# Afghanistan Firefight Heard On Voice Mail



## syscom3 (May 6, 2008)

_View: https://www.youtube.com/watch?v=4goOzg0lass_

OTIS, Ore. -- An Oregon couple received a frightening phone call from their son in Afghanistan when he inadvertently called home during battle.

Stephen Phillips and other soldiers in his Army MP company were battling insurgents when his phone was pressed against his Humvee. It redialed and called his parents in the small Oregon town of Otis.

Sandie Petee, Phillips' mother, and her husband, Jeff Petee, weren't home at the time of the call. They returned home to find a three-minute voice mail on their answering machine. 

"His friend died a year ago in Iraq and I'm thinking, 'Oh my God, this may be the last time I hear my son's voice on the phone,'" Petee said.

They heard shooting, swearing and shouted pleas for more ammunition on the phone call from their son.

"They were pinned down and apparently his barrel was overheating," said Jeff Petee. "It's something a parent really doesn't want to hear.
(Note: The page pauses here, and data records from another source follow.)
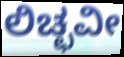
ಲಿಚ್ಛವೀ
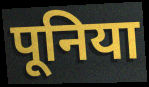
पूनिया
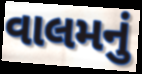
વાલમનું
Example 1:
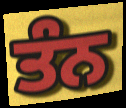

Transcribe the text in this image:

ਤੰਨ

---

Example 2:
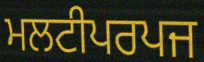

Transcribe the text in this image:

ਮਲਟੀਪਰਪਜ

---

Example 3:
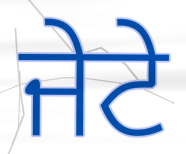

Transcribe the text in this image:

ਜੇਟੇ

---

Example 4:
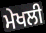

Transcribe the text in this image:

ਮੇਖਲੀ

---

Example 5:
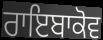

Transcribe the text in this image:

ਰਾਇਬਾਕੋਵ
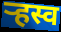
र्‍हस्व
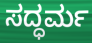
ಸದ್ಧರ್ಮ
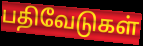
பதிவேடுகள்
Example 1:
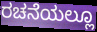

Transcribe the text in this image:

ರಚನೆಯಲ್ಲೂ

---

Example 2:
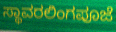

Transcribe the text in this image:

ಸ್ಥಾವರಲಿಂಗಪೂಜೆ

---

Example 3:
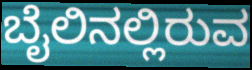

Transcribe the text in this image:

ಬೈಲಿನಲ್ಲಿರುವ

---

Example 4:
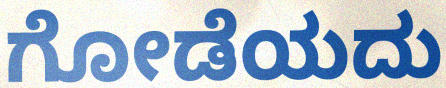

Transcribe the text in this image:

ಗೋಡೆಯದು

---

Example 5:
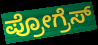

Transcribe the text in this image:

ಪ್ರೋಗ್ರೆಸ್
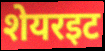
शेयरइट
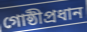
গোষ্ঠীপ্রধান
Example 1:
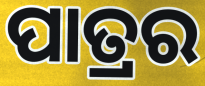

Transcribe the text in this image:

ପାତ୍ରର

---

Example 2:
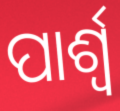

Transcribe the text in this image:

ପାର୍ଶ୍ୱ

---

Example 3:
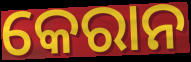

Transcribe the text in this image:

କେରାନ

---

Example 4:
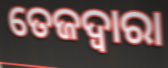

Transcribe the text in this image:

ତେଜଦ୍ୱାରା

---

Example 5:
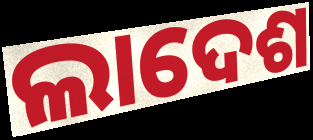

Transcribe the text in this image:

ଲାଦେଶ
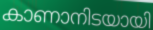
കാണാനിടയായി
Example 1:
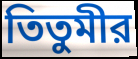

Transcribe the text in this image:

তিতুমীর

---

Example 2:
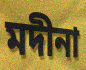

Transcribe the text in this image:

মদীনা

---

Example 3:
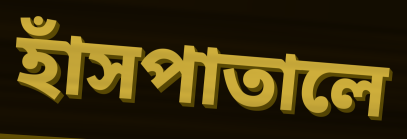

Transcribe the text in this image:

হাঁসপাতালে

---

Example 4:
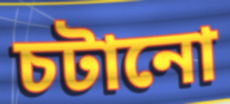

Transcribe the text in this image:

চটানো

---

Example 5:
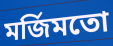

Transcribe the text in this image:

মর্জিমতো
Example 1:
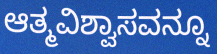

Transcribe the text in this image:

ಆತ್ಮವಿಶ್ವಾಸವನ್ನೂ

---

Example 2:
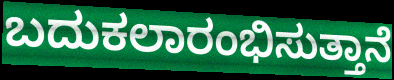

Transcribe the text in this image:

ಬದುಕಲಾರಂಭಿಸುತ್ತಾನೆ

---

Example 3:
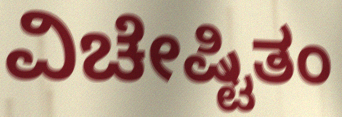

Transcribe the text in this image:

ವಿಚೇಷ್ಟಿತಂ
It's a heck of a message to get from your son in Afghanistan."

The three-minute call ended abruptly.

"You could hear him saying stuff like, he needs more ammo, or he needs another barrel," said John Petee, Phillips' brother. "At the end, you could hear a guy saying 'Incoming! RPG!' And then it cut off."

As soon as the voice mail stopped playing, the Petees began trying to reach their son in Afghanistan. The family figured out Petee had tried to call home earlier that day, but he didn't leave a message and the phone later redialed during battle.

They eventually reached their son.

"I finally got a hold of him," Sandie Petee said. "He was embarrassed, he said, 'Don't let Grandma hear it.'"

Stephen Phillips is scheduled to return home next month, when his tour is complete, his mother said.


----------